CSCOPEI subscribe to the Texas Freedom Network's e-mail list. I just got one warning of an upcoming fight in the making.

A witch hunt organized by far-right activists and pressure groups has created a new venue for the State Board of Education (SBOE) to politicize what Texas students learn in their classrooms. This spring a committee of SBOE members and educators will initiate a review of CSCOPE, a curriculum management system used in hundreds of Texas public and parochial schools.

For a good background of this case, go read the article, TFN's Kathy Miller: Politics Trump Common Sense in the Far Right's Manufactured CSCOPE 'Controversy'. The article lists some of the good and bad things about CSCOPE, and explained how CSCOPE officials had already agreed to institute many reforms after a hearing before the state Senate Education Committee.

The article also mentioned some of the more outrageous charges that have been leveled against the system. However, it didn't provide extensive quotes or list sources, so I thought I'd look into it a bit myself. I did a google search for CSCOPE, and followed one of the first results to a site called Texas CSCOPE Review. I skimmed through their home page a bit to find an example of what they considered to be a bad lesson from CSCOPE, and the first link I clicked on was to CSCOPE: Anti-Christian Authors. The writer of the article was unhappy that one of the CSCOPE lessons directed students to read an article on the BBC website, Christianity and the Roman Empire.
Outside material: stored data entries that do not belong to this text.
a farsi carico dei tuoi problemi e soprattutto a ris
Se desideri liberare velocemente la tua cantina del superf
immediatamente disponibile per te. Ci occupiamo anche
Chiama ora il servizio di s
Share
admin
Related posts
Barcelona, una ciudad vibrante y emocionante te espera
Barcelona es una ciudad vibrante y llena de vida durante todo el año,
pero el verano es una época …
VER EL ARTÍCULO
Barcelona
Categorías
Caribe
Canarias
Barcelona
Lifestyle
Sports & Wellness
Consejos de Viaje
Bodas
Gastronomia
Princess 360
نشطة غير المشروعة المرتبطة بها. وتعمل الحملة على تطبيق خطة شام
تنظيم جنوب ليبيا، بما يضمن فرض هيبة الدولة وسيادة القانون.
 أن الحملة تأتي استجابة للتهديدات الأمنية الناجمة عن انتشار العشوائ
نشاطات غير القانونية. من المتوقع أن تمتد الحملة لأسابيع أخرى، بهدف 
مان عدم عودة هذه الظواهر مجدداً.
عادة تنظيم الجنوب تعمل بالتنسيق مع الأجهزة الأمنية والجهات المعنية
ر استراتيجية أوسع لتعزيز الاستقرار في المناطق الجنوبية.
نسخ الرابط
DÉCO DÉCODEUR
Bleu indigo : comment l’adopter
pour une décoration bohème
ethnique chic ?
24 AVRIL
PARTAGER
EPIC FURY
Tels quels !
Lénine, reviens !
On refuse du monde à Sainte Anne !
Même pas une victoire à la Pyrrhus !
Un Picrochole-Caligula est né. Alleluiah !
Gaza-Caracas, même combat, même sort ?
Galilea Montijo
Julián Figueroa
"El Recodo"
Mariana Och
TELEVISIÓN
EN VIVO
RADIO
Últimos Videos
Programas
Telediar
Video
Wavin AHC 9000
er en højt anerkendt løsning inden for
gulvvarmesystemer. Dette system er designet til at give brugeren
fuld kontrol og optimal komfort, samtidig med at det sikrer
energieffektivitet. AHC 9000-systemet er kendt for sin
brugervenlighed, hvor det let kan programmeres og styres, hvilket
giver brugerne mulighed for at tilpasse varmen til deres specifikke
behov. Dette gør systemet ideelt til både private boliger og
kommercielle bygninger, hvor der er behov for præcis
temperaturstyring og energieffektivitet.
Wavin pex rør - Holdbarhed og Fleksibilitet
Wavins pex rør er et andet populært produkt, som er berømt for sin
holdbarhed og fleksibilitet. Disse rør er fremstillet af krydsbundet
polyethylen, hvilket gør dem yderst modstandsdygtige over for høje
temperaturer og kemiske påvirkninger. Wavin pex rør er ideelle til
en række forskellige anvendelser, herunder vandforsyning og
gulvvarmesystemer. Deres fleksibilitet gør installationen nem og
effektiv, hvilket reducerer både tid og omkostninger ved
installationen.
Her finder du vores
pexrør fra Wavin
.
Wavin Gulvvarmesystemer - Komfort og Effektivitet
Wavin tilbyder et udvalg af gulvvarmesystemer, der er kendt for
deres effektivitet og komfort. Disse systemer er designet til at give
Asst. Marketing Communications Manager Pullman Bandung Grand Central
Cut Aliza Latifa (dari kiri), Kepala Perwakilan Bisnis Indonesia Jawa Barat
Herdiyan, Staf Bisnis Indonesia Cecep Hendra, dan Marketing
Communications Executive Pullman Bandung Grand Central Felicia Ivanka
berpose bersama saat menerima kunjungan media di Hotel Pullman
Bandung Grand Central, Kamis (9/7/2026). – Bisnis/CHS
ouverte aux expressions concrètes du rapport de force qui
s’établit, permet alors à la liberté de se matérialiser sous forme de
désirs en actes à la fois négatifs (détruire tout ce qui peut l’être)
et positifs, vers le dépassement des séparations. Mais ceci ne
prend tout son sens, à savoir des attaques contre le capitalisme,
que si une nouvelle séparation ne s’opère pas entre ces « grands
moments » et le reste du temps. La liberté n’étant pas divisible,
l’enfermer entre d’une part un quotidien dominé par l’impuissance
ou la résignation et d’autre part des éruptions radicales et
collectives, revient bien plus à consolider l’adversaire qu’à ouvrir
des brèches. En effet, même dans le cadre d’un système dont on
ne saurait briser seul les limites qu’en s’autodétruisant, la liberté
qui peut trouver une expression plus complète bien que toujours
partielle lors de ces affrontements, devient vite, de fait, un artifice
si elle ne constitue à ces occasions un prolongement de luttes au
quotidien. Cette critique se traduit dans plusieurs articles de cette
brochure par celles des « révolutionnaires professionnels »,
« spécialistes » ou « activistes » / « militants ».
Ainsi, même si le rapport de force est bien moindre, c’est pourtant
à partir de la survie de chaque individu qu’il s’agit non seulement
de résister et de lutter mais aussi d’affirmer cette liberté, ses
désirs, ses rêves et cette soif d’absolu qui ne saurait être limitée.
Here's an excerpt from the Texas CSCOPE Review article.

Throughout the article, Christians are referred to as a cult. Following is an exert from the article:
"Contemporary pagan and Christian sources preserve other accusations leveled against the Christians. These included charges of incest and cannibalism, probably resulting from garbled accounts of the rites which Christians celebrated in necessary secrecy, being the agape (the 'love-feast') and the Eucharist (partaking of the body and blood of Christ). "

And then from later in the article:

I have not seen a TEKS that describes Christianity as a cult or Christians as cannibals, must [sic] less incestuous.

Why are our state education agencies presenting Christianity as a cult and worse?

My goodness. Is the writer for Texas CSCOPE Review that ignorant? If you go read that BBC article (it's pretty good), you'll see that it uses cult in the traditional sense, as Merriam-Webster would put it, of "a system of religious beliefs and ritual". The article referred to several cults from the ancient Roman world, with Christianity just being one of those. It's also surprising that the Texas CSCOPE Review could so misinterpret what was being said about the charges against Christians. The BBC article specifically said that they probably resulted "from garbled accounts of the rites which Christians celebrated in necessary secrecy". The BBC wasn't confirming the charges, but rather showing the type of outlandish charges that were used to justify persecution of Christians.

I know that fact checking one claim isn't very rigorous, but when it was the very first claim of an organization that I encountered, it doesn't bode well for that organization's reputation. And given most of the sources I've heard of denouncing CSCOPE are troubled by its 'liberal bias', and that its critics include the likes of Glen Beck, its probably pretty safe to bet that those particular criticisms don't have much merit.

Of course, this isn't to say that the program's perfect and couldn't use improvement, but let's give them a chance to institute the reforms that came out of the state Senate Education Committee hearing before starting a witch hunt.